La FIB fue una genialidad de un rey del pequeño reino perdido en el Himalaya: el Bután. Su majestad, harto de recibir críticas sobre su bajísimo Producto Interno Bruto (PIB), que solo mide competitividad económica y financiera, replicó esos valores creando uno basado en la felicidad y la paz interior de sus habitantes. Su lógica era simple: el dinero no hace la felicidad; y contra el dictamen de Occidente midió los valores de su población, que apenas llegan al millón de habitantes, que viven en pequeños pueblos diseminados en paisajes idílicos.
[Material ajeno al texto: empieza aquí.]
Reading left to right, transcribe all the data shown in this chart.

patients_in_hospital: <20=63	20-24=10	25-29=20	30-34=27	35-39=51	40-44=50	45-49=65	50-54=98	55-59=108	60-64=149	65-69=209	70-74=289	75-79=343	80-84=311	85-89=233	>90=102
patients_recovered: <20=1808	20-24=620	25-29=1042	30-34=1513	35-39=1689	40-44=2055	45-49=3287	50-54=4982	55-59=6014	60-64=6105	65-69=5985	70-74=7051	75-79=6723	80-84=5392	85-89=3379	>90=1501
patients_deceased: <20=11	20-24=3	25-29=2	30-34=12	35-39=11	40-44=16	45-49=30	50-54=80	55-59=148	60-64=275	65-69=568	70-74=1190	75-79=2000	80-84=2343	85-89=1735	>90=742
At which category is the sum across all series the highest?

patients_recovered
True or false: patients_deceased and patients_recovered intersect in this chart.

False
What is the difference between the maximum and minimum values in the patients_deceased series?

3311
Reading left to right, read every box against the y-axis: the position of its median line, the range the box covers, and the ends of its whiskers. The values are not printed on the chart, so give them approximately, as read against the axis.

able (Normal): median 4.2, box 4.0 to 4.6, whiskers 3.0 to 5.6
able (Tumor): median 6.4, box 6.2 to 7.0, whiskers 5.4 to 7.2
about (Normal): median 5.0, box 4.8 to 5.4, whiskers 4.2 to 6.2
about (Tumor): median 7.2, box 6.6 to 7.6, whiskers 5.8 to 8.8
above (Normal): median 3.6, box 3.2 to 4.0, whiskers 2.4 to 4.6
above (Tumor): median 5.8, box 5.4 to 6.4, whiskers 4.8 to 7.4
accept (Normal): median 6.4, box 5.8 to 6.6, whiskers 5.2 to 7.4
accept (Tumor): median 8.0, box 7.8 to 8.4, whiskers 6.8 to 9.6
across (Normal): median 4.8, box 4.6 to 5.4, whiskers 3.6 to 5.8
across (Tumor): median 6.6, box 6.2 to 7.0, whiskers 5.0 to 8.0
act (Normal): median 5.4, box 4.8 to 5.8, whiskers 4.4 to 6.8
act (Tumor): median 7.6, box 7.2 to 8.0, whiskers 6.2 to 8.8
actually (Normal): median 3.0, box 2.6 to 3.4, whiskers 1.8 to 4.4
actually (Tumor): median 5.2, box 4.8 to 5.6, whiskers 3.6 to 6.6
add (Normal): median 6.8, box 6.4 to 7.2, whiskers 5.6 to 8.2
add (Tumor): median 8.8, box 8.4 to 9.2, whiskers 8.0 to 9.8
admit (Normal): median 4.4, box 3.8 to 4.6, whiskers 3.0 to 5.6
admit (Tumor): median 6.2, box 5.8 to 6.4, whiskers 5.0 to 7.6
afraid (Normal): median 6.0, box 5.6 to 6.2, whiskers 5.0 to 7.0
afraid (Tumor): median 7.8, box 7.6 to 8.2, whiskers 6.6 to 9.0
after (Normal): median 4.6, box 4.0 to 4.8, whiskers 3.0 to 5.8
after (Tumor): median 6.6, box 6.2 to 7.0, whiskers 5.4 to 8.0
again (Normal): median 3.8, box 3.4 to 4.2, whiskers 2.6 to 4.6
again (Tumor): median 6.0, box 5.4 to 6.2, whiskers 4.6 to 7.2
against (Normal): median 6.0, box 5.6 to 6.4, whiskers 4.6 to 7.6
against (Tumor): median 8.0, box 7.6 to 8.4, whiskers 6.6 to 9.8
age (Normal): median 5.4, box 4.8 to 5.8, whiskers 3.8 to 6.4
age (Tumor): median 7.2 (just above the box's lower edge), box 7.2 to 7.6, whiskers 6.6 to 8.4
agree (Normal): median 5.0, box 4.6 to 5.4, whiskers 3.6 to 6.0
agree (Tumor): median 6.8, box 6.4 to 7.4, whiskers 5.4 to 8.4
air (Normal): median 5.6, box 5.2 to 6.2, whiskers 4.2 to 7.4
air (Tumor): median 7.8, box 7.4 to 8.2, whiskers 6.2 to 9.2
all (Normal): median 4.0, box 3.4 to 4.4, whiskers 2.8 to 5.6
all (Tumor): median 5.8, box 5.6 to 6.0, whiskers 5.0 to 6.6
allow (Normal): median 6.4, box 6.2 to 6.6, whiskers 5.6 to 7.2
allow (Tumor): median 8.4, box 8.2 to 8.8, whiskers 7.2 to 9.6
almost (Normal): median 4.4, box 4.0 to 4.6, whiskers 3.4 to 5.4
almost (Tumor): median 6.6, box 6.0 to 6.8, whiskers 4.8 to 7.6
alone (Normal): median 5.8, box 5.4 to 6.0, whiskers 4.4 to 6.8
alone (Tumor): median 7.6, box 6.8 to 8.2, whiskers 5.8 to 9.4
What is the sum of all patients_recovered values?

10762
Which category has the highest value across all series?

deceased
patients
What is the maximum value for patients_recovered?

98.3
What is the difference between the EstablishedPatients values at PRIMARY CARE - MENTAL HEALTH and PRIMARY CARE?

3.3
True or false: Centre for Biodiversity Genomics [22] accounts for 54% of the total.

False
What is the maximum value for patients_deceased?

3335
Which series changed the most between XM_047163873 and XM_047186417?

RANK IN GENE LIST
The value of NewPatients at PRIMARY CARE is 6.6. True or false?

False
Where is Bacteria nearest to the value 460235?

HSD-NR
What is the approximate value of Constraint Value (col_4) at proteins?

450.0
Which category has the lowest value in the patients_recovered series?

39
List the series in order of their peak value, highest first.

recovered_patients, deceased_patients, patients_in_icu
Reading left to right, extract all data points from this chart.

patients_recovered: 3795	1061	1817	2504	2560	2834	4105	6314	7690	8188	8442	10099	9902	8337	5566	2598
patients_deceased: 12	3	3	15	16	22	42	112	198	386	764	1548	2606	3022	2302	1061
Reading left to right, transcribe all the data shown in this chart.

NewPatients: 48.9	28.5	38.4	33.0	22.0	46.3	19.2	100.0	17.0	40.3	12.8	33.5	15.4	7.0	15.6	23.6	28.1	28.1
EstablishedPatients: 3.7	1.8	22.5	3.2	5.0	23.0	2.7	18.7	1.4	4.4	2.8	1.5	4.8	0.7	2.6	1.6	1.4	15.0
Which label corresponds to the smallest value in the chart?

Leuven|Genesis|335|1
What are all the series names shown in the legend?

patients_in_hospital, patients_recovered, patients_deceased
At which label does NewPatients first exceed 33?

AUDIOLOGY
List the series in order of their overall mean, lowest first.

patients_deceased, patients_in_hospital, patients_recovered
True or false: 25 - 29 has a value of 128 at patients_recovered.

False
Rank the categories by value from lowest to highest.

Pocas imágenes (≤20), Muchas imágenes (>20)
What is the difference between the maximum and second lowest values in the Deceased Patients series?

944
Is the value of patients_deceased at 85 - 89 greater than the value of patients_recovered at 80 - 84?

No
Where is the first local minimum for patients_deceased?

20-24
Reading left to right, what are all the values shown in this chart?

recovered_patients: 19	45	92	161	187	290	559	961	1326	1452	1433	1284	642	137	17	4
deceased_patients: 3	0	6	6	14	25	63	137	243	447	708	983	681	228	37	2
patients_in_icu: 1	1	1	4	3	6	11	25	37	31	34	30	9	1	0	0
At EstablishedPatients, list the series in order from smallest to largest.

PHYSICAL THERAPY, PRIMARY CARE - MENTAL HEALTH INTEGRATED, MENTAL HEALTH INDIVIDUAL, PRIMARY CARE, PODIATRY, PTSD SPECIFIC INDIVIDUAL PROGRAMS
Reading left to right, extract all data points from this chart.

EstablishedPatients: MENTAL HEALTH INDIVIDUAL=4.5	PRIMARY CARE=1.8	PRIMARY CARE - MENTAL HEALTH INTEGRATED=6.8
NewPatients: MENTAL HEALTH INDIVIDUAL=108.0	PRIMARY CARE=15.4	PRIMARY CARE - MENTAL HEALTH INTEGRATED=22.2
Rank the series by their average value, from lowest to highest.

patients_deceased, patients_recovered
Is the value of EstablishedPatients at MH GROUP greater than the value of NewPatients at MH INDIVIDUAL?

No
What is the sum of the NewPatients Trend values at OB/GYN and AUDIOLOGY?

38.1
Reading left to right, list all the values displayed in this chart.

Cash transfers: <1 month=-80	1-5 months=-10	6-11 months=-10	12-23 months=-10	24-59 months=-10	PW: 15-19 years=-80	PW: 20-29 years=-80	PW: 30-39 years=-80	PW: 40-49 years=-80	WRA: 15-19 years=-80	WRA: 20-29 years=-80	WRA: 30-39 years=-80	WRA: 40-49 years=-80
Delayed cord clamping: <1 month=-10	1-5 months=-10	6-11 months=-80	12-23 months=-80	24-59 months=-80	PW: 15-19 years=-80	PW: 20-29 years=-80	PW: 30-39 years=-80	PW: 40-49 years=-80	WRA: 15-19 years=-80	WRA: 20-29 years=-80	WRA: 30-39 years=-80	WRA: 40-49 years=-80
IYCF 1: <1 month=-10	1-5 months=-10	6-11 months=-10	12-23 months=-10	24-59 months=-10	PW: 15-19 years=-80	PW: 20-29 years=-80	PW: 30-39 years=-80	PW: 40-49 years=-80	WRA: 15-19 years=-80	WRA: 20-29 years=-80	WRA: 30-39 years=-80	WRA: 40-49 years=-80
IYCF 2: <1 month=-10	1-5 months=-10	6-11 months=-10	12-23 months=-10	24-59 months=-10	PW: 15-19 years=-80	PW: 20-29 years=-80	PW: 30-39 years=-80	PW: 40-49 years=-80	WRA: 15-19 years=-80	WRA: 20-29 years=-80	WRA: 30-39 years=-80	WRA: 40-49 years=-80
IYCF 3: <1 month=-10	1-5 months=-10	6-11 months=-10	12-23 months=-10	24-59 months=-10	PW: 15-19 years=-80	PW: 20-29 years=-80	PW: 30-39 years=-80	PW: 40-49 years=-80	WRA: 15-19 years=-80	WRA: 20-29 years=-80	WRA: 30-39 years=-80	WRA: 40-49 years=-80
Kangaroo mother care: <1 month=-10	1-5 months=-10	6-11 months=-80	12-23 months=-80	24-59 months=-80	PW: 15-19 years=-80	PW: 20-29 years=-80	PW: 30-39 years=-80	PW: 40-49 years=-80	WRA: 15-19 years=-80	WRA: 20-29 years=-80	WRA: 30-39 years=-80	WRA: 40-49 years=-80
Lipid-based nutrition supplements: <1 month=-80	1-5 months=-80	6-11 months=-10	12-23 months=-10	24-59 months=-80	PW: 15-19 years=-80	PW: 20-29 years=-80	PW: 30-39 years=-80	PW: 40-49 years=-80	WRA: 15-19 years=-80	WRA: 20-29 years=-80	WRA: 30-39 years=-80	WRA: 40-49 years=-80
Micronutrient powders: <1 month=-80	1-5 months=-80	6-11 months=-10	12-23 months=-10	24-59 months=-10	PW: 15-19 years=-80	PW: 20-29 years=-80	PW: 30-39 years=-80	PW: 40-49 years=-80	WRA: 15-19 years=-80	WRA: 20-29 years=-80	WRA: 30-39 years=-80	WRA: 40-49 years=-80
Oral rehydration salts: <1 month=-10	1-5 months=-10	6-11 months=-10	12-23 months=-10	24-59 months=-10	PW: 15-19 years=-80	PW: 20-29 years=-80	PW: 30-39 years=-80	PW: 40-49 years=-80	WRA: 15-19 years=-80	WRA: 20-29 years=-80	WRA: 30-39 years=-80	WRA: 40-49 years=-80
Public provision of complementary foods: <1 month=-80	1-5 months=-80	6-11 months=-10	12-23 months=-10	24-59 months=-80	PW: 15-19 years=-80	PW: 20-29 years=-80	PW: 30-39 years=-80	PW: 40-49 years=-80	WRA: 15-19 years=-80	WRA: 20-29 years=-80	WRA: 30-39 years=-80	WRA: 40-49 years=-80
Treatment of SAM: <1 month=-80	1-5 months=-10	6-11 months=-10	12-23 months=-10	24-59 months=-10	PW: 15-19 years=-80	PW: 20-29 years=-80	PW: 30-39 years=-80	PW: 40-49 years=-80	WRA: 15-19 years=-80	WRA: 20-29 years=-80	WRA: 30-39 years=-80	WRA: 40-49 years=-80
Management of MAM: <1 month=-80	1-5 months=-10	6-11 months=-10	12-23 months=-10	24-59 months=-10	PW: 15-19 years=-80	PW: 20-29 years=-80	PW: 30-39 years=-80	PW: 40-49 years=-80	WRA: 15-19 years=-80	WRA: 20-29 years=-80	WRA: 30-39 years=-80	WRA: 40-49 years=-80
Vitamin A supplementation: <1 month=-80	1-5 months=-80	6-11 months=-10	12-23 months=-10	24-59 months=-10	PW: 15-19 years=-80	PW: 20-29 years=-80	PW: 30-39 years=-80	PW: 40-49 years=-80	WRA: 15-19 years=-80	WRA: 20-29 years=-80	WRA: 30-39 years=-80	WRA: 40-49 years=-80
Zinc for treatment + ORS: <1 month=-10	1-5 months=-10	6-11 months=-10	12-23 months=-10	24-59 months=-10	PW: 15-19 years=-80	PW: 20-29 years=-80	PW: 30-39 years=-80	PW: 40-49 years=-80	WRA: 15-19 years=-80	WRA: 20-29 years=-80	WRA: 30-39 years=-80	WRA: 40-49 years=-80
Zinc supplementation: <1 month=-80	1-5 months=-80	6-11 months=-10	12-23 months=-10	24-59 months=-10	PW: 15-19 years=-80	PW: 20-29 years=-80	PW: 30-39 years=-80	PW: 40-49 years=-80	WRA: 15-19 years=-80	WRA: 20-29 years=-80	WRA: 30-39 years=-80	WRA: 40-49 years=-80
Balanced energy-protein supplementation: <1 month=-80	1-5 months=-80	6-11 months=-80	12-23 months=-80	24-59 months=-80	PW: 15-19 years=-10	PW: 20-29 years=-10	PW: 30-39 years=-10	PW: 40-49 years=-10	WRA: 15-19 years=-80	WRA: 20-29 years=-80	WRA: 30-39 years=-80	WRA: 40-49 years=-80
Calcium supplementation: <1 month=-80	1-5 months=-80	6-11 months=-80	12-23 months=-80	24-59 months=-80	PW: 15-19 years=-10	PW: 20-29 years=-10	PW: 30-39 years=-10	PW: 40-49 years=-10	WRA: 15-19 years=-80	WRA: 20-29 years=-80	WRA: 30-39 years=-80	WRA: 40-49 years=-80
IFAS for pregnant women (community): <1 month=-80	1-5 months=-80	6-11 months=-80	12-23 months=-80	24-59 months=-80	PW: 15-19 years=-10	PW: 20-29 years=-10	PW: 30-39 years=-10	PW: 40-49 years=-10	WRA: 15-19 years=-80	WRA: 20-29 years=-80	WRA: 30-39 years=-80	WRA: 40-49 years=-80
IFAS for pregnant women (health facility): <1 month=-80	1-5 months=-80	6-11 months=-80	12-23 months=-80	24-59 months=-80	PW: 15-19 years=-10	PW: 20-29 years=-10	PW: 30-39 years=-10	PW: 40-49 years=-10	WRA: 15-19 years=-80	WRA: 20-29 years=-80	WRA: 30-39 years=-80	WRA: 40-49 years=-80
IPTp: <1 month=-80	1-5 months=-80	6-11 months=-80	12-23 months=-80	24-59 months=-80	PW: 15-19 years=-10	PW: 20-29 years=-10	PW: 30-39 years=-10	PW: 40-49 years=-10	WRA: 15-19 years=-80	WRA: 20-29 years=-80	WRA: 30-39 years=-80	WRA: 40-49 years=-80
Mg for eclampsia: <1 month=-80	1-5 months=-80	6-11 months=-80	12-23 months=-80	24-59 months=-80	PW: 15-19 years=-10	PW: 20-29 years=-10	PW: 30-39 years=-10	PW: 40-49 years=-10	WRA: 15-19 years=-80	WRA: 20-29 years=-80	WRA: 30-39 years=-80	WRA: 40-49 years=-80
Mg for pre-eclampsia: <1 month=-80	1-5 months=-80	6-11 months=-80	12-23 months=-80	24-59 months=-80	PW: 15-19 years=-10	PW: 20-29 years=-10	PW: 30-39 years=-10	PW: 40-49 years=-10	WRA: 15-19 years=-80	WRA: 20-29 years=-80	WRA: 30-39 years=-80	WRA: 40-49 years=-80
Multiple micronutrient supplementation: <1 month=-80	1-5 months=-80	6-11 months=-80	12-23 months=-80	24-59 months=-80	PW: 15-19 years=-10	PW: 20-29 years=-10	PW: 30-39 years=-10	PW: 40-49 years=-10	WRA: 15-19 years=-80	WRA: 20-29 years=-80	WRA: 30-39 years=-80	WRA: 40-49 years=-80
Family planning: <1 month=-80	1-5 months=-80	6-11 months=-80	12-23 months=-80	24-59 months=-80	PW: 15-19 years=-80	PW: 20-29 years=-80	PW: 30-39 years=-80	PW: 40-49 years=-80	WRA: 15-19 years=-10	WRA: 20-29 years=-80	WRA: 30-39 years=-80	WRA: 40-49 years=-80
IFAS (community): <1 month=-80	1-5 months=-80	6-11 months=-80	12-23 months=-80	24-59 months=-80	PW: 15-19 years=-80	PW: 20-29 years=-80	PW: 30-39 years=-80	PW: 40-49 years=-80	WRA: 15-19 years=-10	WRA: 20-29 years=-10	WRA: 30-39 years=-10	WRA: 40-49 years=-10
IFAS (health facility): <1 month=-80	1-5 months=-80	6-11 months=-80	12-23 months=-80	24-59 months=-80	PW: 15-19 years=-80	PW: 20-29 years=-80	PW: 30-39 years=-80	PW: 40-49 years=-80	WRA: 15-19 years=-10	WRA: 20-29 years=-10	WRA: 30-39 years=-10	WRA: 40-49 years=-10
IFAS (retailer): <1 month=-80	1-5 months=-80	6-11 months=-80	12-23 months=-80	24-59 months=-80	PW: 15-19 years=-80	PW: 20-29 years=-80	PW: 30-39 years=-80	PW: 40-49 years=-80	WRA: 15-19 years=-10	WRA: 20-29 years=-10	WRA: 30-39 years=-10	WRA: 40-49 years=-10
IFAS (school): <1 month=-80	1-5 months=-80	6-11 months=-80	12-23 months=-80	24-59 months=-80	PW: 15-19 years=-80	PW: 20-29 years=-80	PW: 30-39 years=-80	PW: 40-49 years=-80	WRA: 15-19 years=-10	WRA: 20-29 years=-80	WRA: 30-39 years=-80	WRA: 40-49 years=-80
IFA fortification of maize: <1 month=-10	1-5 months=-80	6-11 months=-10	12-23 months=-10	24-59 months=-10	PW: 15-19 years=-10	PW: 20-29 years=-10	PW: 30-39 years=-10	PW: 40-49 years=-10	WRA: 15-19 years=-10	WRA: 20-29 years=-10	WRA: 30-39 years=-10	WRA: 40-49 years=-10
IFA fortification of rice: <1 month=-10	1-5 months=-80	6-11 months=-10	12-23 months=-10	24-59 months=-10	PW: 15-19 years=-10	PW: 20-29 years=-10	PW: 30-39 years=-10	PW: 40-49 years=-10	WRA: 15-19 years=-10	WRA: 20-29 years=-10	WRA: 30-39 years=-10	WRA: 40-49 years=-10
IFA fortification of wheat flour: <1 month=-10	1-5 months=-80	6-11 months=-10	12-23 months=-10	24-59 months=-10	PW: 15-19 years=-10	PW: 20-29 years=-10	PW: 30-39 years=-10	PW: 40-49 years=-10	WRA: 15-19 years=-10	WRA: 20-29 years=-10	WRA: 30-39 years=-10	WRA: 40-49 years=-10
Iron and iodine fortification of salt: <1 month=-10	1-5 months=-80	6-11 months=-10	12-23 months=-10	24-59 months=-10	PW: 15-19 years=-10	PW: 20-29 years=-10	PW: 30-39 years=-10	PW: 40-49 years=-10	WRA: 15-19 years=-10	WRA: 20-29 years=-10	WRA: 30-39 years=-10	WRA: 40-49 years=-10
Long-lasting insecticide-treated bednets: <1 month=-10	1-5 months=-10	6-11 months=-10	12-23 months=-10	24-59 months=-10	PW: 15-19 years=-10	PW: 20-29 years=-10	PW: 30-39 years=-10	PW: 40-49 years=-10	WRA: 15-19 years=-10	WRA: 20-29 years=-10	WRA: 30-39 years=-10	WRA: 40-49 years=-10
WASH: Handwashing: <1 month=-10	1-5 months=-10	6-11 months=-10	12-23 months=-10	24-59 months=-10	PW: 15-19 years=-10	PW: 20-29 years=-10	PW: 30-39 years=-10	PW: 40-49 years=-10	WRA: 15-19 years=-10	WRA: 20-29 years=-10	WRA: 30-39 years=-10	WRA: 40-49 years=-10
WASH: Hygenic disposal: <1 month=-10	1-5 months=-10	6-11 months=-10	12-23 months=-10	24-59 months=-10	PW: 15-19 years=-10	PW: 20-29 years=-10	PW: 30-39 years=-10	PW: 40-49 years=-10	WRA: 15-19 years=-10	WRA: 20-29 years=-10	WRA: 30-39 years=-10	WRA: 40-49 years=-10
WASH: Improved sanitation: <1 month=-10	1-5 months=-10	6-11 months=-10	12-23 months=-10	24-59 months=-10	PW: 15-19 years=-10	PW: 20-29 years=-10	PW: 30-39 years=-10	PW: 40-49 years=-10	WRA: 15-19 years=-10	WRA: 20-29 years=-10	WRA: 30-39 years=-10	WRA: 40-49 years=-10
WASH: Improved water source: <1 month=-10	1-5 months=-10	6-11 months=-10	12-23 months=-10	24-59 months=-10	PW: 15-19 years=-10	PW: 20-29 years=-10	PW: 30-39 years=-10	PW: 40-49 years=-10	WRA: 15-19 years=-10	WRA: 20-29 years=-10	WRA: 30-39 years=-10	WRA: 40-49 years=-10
Resultado: Bután es el pueblo con la más alta FIB del planeta.
Cultores de un budismo extremo y aislados del mundo, los butaneses resistieron a la influencia occidental (recién hace 15 años tienen televisión e internet) viviendo básicamente de la agricultura. Abreviando el rollo, los butaneses son felices de verdad porque viven una profunda espiritualidad, alejada del mundanal ruido.
El índice FIB cogió fama y muchos países occidentales ya lo están midiendo. Ahora llega a nuestra ciudad, tan vapuleada por sus alegrías y amarguras, y me pregunto cómo medirán la FIB en esta sociedad tan colonizada en el cuerpo y el alma de sus gobernantes y gobernados. Nos encanta el billete y somos una sociedad más del consumo periférico. Y todos, casi sin excepción alguna, no paramos de comprar o de desear el último 4×4 nuevo o chuto, la última Tv plasma, la chamarra fashon de segunda mano, el último smartphone o el más largo teleférico del planeta.
Según los hinduistas, la base de la felicidad es la paz interior, y ésta se logra con “la liberación del sufrimiento y la superación del deseo”. Nosotros, más allá de las declaraciones milenaristas de estos tiempos, hacemos escarnio de esos temas. Nos encanta exponer públicamente nuestras llagas y demostramos superlativamente cuanto poseemos, como canta el Papirri: ahora que tenemos, bien le cascaremos.
Aparte del cómo, me preocupa también cuándo nos medirán la FIB, en qué preciso momento ¿al salir de Chaplin Show o después del zapping cotidiano por los telenoticiosos?, ¿al salir de una preste o al escapar del centro a mediodía en medio de gases y petardos? Por mi parte, como estoy con un bajo nivel de endorfinas, responderé al cuestionario farfullando por una barra entera de chocolate que tendré en la boca.